Task goal — Print every line of the items below word for word, keeping their order.
== Exercise material
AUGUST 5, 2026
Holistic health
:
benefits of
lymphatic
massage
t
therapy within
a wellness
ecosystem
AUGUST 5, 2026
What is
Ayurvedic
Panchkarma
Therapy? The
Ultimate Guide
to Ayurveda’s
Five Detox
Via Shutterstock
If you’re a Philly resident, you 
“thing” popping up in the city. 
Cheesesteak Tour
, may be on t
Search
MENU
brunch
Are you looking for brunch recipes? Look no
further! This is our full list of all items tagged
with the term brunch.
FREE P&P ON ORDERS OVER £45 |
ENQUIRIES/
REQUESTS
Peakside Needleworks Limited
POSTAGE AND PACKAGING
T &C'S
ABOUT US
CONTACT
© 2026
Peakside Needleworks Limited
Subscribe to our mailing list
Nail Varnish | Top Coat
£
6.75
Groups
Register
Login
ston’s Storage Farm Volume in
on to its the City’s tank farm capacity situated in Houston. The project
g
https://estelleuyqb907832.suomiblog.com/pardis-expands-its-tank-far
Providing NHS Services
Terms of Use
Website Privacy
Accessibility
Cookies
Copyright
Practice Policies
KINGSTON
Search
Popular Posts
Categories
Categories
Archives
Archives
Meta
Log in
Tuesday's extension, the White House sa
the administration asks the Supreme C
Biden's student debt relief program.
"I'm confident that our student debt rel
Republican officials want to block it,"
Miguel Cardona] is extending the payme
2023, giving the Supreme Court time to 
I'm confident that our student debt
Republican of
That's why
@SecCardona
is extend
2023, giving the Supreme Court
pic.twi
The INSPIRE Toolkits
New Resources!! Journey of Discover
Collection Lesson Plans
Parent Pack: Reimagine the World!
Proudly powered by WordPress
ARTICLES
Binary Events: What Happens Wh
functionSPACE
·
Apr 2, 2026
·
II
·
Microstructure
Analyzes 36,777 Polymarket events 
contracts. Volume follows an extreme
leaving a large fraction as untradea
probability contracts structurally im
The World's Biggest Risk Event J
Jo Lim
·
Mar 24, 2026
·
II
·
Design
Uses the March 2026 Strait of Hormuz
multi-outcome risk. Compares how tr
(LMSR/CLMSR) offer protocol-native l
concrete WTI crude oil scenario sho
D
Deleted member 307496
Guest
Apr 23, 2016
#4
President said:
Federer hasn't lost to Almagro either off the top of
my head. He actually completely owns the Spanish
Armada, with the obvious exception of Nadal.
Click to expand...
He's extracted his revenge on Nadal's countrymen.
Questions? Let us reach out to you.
====
Output of the exercise —
AUGUST 5, 2026
Holistic health
:
benefits of
lymphatic
massage
t
therapy within
a wellness
ecosystem
AUGUST 5, 2026
What is
Ayurvedic
Panchkarma
Therapy? The
Ultimate Guide
to Ayurveda’s
Five Detox
Via Shutterstock
If you’re a Philly resident, you 
“thing” popping up in the city. 
Cheesesteak Tour
, may be on t
Search
MENU
brunch
Are you looking for brunch recipes? Look no
further! This is our full list of all items tagged
with the term brunch.
FREE P&P ON ORDERS OVER £45 |
ENQUIRIES/
REQUESTS
Peakside Needleworks Limited
POSTAGE AND PACKAGING
T &C'S
ABOUT US
CONTACT
© 2026
Peakside Needleworks Limited
Subscribe to our mailing list
Nail Varnish | Top Coat
£
6.75
Groups
Register
Login
ston’s Storage Farm Volume in
on to its the City’s tank farm capacity situated in Houston. The project
g
https://estelleuyqb907832.suomiblog.com/pardis-expands-its-tank-far
Providing NHS Services
Terms of Use
Website Privacy
Accessibility
Cookies
Copyright
Practice Policies
KINGSTON
Search
Popular Posts
Categories
Categories
Archives
Archives
Meta
Log in
Tuesday's extension, the White House sa
the administration asks the Supreme C
Biden's student debt relief program.
"I'm confident that our student debt rel
Republican officials want to block it,"
Miguel Cardona] is extending the payme
2023, giving the Supreme Court time to 
I'm confident that our student debt
Republican of
That's why
@SecCardona
is extend
2023, giving the Supreme Court
pic.twi
The INSPIRE Toolkits
New Resources!! Journey of Discover
Collection Lesson Plans
Parent Pack: Reimagine the World!
Proudly powered by WordPress
ARTICLES
Binary Events: What Happens Wh
functionSPACE
·
Apr 2, 2026
·
II
·
Microstructure
Analyzes 36,777 Polymarket events 
contracts. Volume follows an extreme
leaving a large fraction as untradea
probability contracts structurally im
The World's Biggest Risk Event J
Jo Lim
·
Mar 24, 2026
·
II
·
Design
Uses the March 2026 Strait of Hormuz
multi-outcome risk. Compares how tr
(LMSR/CLMSR) offer protocol-native l
concrete WTI crude oil scenario sho
D
Deleted member 307496
Guest
Apr 23, 2016
#4
President said:
Federer hasn't lost to Almagro either off the top of
my head. He actually completely owns the Spanish
Armada, with the obvious exception of Nadal.
Click to expand...
He's extracted his revenge on Nadal's countrymen.
Questions? Let us reach out to you.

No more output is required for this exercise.